# Problema proposto
Riscrivi per intero il brano sui Templari, senza cambiare nulla.

Alcuni fra loro operarono mossi da autentico interesse "scientifico" e da smania di sapere ma altri furono indotti da desiderio di guadagno e tra questi ultimi non mancarono spiriti violenti non estranei a far uso indiscriminato delle ARMI (pratica in cui eccellevano) come , poco dopo la metà del XIII secolo, un TEMPLARE di nome RAIMONDO GALLIANOche, in un ecesso di cupidigia, ferì a morte in Ventimiglia tale GUGLIELMO DA VOLTRI = cart.56,not.di Aamdolesio).
Proteggendo i viandanti, facendosi pagare l'ospitalità o combattendo in Terrasanta i Templari erano soprattutto divenuti ricchissimi: nel 1244 questi cavalieri franco - provenzali di nobile origine, che indossavano una livrea bianca ed un candido mantello ornati da una croce vermiglia, si erano distinti a GAZA combattendo i musulmani: al loro servizio stavano SCUDIERI NON NOBILI, riconoscibili dalla dotazione militare (armamenti di cuoio e lancia) oltre per il caratteristico mantello bianco e gli stendardi da battaglia che ostentavano nelle parate militari.
GUGLIELMO BONANATO, sposo di Benvenuta, conservava nella sua casa di Dolceacqua tale strumentazione, il mantello, la lancia ed armi da taglio proprie degli scudieri (not. di Amandolesio, doc. 233, del 3-V-1260): potrebbe non significare alcunchè la "fiala d' olio" che era in casa sua ma il "lebète" dice qualcosa di più interessante.

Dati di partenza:
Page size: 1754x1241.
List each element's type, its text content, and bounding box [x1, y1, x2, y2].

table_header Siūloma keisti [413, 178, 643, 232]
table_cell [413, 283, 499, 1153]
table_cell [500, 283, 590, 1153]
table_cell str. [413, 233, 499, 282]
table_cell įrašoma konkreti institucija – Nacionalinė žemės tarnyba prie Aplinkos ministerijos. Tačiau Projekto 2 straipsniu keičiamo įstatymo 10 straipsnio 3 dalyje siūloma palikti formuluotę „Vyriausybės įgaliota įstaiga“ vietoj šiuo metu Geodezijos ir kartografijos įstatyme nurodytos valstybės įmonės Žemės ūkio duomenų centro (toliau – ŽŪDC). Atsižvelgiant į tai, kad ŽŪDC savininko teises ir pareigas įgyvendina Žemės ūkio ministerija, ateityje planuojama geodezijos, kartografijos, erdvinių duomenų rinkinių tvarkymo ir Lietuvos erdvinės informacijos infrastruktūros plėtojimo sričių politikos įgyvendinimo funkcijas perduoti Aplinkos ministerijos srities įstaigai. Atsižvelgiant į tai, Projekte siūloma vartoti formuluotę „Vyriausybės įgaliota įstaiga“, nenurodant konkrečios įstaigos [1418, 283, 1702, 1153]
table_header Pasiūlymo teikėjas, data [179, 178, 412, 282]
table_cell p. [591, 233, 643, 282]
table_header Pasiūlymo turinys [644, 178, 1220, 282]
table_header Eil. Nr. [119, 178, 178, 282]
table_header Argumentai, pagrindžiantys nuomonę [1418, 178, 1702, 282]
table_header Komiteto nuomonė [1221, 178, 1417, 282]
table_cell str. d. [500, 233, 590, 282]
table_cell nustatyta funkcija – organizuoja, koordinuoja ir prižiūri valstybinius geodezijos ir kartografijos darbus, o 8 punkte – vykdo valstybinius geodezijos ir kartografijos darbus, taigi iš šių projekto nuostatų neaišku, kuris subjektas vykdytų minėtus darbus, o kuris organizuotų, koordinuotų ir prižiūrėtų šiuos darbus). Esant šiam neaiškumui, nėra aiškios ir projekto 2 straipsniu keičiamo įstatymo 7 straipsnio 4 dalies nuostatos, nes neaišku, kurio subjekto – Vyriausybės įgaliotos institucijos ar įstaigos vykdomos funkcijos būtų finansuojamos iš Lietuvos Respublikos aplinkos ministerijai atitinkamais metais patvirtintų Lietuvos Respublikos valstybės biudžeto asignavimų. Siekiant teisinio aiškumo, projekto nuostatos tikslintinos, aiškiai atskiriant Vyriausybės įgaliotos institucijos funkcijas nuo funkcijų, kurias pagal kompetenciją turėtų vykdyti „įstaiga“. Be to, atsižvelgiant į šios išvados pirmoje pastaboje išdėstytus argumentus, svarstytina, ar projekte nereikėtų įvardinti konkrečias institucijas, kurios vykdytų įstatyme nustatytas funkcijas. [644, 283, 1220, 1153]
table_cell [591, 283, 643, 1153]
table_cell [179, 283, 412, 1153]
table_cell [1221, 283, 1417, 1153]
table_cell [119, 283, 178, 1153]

# Soluzione dell'esercizio
Alcuni fra loro operarono mossi da autentico interesse "scientifico" e da smania di sapere ma altri furono indotti da desiderio di guadagno e tra questi ultimi non mancarono spiriti violenti non estranei a far uso indiscriminato delle ARMI (pratica in cui eccellevano) come , poco dopo la metà del XIII secolo, un TEMPLARE di nome RAIMONDO GALLIANOche, in un ecesso di cupidigia, ferì a morte in Ventimiglia tale GUGLIELMO DA VOLTRI = cart.56,not.di Aamdolesio).
Proteggendo i viandanti, facendosi pagare l'ospitalità o combattendo in Terrasanta i Templari erano soprattutto divenuti ricchissimi: nel 1244 questi cavalieri franco - provenzali di nobile origine, che indossavano una livrea bianca ed un candido mantello ornati da una croce vermiglia, si erano distinti a GAZA combattendo i musulmani: al loro servizio stavano SCUDIERI NON NOBILI, riconoscibili dalla dotazione militare (armamenti di cuoio e lancia) oltre per il caratteristico mantello bianco e gli stendardi da battaglia che ostentavano nelle parate militari.
GUGLIELMO BONANATO, sposo di Benvenuta, conservava nella sua casa di Dolceacqua tale strumentazione, il mantello, la lancia ed armi da taglio proprie degli scudieri (not. di Amandolesio, doc. 233, del 3-V-1260): potrebbe non significare alcunchè la "fiala d' olio" che era in casa sua ma il "lebète" dice qualcosa di più interessante.